A trademark dispute has compelled Google to rebrand its free Gmail webmail service in the United Kingdom (UK). It has dropped the "Gmail" tag from the logo and new account addresses of its service yielding to the demands of a small British company that claims the US giant has infringed its trademark.

Google replaced "Gmail" with Googlemail" after negotiations with London-based Independent International Investment Research (IIIR) over the rights to the name came to a nought. IIIR, which has a market value of around £3 million ($5.3 billion) and specialises in providing research on international companies and currencies for clients including investment banks, hailed the name change as a win.
This is the second time Google has voluntarily withdrawn the "Gmail" name in a European country it had to drop the trademark in Germany in June this year following a similar dispute there. The German case is still before the courts. There a Hamburg-based company had registered the term "G-Mail" five years ago, to advertise what it described as a "hybrid mail service", bridging the gap between electronic and hardcopy mail.
IIIR had claimed that the Google service, launched in the UK in April 2004, was confusing to would-be clients of its own "G-mail" service, the mail function of its online information tool Pronet. That service, mainly used by investors in currency derivatives, has been in operation since 2002. IIIR had registered the "Gmail" trademark with Ohim, the European Union's trademark office, and with the US Patent and Trademark Office.
Google has insisted that IIIR's claims are "tenuous", and that the services are different. Although Google plans to pursue the matter further in the courts and with the European trademark office, Google said in a message to UK customers on its website that the issue could take years to resolve.
The name change, as of now, applies only to UK users. New addresses created by UK users would end with "googlemail.com." Existing users will be redirected from the "gmail.com" site to a new page with the Google Mail logo. Google told its UK users that while holders of existing accounts will retain the "Gmail" address until the trademark issue was settled by the courts or further negotiation, it could not guarantee that they would be able to hang on to the "gmail" address forever.
"This company has been very focused on a monetary settlement," Google said in a separate statement. "We went back and forth trying to settle on reasonable terms, but the sums of money this company is demanding are exorbitant."
IIIR's chairman and chief executive Shane Smith said that IIIR had written to Google when its Gmail service was first announced and the company should have voluntarily desisted from using the mark then. "That option has now gone," he said. "We want either a sensible offer and we'll sell the rights, or they stop using the mark and pay us some sort of compensation for the fact we can no longer use it ourselves."
"Google asked us at one point what it would cost to make the problem go away. We had an independent valuation commission assess what the value of the trademark actually is, but we couldn't reach a settlement," Smith told Reuters. The IIR-commissioned assessment pegged the value of the Gmail name at a minimum of £25 million ($43.64 million), but Google descibed it as "exorbitant".

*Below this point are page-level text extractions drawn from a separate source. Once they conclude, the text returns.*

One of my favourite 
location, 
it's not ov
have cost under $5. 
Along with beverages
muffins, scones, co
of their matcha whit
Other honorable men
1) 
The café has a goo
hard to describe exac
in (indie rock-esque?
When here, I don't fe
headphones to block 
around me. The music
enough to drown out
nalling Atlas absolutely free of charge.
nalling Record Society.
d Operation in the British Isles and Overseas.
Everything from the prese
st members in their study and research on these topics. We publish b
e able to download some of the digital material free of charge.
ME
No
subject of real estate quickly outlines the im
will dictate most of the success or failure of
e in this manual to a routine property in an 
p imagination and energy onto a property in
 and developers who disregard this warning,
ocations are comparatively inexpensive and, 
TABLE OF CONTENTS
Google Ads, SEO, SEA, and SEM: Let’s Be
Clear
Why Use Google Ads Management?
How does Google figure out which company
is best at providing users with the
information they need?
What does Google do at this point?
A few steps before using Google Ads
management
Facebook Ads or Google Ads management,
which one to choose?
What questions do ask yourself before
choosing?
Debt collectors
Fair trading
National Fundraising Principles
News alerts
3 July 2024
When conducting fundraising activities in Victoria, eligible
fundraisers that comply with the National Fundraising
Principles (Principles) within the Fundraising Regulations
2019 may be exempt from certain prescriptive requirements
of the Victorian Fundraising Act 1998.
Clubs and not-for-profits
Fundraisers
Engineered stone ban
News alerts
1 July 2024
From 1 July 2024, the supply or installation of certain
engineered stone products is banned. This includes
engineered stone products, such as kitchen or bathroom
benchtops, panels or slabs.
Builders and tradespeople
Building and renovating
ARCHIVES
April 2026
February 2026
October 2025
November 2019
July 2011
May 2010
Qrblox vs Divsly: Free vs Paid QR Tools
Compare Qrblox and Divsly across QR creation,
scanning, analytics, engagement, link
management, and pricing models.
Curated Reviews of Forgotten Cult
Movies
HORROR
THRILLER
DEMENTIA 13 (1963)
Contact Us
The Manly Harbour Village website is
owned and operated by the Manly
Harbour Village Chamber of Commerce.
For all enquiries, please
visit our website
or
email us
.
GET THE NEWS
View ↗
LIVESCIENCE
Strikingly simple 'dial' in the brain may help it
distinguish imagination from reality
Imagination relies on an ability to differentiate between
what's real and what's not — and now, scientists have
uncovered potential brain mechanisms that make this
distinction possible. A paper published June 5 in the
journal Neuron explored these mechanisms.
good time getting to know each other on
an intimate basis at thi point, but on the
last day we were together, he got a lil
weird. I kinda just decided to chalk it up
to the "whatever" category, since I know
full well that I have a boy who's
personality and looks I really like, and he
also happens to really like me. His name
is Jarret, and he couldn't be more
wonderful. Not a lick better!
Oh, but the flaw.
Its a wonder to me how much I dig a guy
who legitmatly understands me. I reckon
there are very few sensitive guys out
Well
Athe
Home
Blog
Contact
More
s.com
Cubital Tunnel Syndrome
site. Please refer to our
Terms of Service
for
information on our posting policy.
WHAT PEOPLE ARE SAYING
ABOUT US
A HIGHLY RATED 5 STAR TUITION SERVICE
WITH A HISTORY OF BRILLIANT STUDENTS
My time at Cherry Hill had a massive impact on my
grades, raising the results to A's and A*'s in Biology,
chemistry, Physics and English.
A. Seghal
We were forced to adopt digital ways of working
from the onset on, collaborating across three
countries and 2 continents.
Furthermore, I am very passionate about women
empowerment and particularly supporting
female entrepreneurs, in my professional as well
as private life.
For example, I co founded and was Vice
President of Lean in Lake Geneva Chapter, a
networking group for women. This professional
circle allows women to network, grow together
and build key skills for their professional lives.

Smith countered this saying, " We see substantial irony in this complaint from a company whose business model, based as it is on the auctioning of advertising space, is explicitly about getting paid the highest possible fee levels for its web property."
"Our stock market value is probably the weekly coffee bill at Google," Smith was quoted as saying in the Independent. "We are a gnat biting the ankle of a giant but that shouldn't stop us defending the intellectual property rights of our shareholders." Companies like Citigroup, Deutsche Bank and Bank of America are among the British firm's clients.
Smith said in an open letter to Gmail UK users, "We have no desire to disrupt your use of Google's service, but we do have a duty to shareholders to protect the company's assets. We are defending those rights, in the same way as Google very aggressively defends its own trademarks around the world upon which, if you were a shareholder of either company, you would insist."
IIIR had said in an earlier statement that, although it was not anticipated that the Gmail trade mark would become an intellectual property asset licensable in its own right, it has nonetheless become such an asset and under the circumstances it is the responsibility of the directors to protect this asset from unauthorised use, or alternatively to obtain fair value through a sale or licensing arrangement.
Google's email account comes with just over 2.6 gigabytes of storage space and allows users to view their email with all messages on a single subject linked together. The service is still technically in the trial phase and in most countries is available on an invitation-only basis.